> **TO DO**:
1 > Revise the hiking account from "It is a different" through "walk and climb...", replacing "path" with "track" throughout that stretch.
2 > Decide whether each statement agrees with the hiking account. Answer yes or no, and quote the words from the account that settle it.
(a) The marl caves are fenced off.
(b) The walk takes place in late March.
(c) The signs on the ridge show that Nice is about 2800 km on foot.
3 > List every geographic name that appears in the hiking account.

## START TEXT SEGMENT

Mount Saint Peter, but the lower slope, I hope, after enough climbing for one day. The mark of big rocks everywhere in the landscape, and I don’t know where they came from; leftovers from the last ice age perhaps?
It is a different and unmarked path that I saw before, and I am curious to find out where it will lead me. A stack of just cut wood, done by those who preserve. If it is really necessary; who knows. I think this refuge: Mount Saint Peter, is large enough to maintain itself, but who am I; just a trotter who loves to be in nature...
The path steeps up, and I start to believe to know where it will lead me. Still open; a trail with a view on the Jeker valley; can I spot the houses, the mansions on the banks of the shallow river. On the other side the high slope of the Mount, that becomes less higher while I walk and climb...
There is present waiting for me: marl caves that I saw before from above, but this time I will pass them. They are fenced; it is not allowed to approach nearer. Afraid that some-one gets lost in the many corridors? Or is it a reserve for birds or bats? The Mount is wounded here; blocks cut out of the marl stone to build houses; but not as wounded as the other side where marl is mined in an industrial way.
What is that shelter as a leftover from some war, and now a house for foxes, I presume? Concrete blocks and shelves puzzled together as a cabin. One could live here. There is room enough inside, but I will keep paying my rent, and leave this to the family who claimed it already...
Early March, and trees already blossoming. What is going on that we break climate record after record? As I suspected I find my way on a well known spot: the ridge of Mount Saint Peter, with the landmarks, the shields that show the way and tell me that Nice (France) is about 2800 km walking. Too much for today; too much for what is left of my live. I keep it simple stupid, and want to find my way back home, but as much as possible over paths I did not trot yet.

## END TEXT SEGMENT
## START STORED RECORDS

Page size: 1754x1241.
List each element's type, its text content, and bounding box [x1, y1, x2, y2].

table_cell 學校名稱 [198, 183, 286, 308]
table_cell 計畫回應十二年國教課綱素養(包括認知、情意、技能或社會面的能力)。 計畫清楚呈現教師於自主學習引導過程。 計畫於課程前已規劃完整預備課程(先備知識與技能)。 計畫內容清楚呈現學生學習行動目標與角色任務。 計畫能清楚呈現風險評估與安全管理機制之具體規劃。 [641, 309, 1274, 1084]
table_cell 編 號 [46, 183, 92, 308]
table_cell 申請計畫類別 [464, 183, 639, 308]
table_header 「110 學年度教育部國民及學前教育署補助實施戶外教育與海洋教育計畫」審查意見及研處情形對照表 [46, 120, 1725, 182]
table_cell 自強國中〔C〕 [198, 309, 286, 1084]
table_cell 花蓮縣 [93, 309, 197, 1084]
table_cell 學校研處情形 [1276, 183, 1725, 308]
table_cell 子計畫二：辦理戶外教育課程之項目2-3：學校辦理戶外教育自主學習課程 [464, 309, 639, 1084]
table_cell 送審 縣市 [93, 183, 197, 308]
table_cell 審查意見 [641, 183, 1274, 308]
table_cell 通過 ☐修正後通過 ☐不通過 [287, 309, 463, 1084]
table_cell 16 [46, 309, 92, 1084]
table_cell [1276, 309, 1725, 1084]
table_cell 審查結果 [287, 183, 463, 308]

## END STORED RECORDS

> **RESPONSES BY TASK**:
1 >
It is a different and unmarked track that I saw before, and I am curious to find out where it will lead me. A stack of just cut wood, done by those who preserve. If it is really necessary; who knows. I think this refuge: Mount Saint Peter, is large enough to maintain itself, but who am I; just a trotter who loves to be in nature...
The track steeps up, and I start to believe to know where it will lead me. Still open; a trail with a view on the Jeker valley; can I spot the houses, the mansions on the banks of the shallow river. On the other side the high slope of the Mount, that becomes less higher while I walk and climb...

2 >
(a) Yes: "They are fenced; it is not allowed to approach nearer."
(b) No: "Early March, and trees already blossoming."
(c) Yes: "tell me that Nice (France) is about 2800 km walking"

3 >
Mount Saint Peter
Jeker valley
Nice
France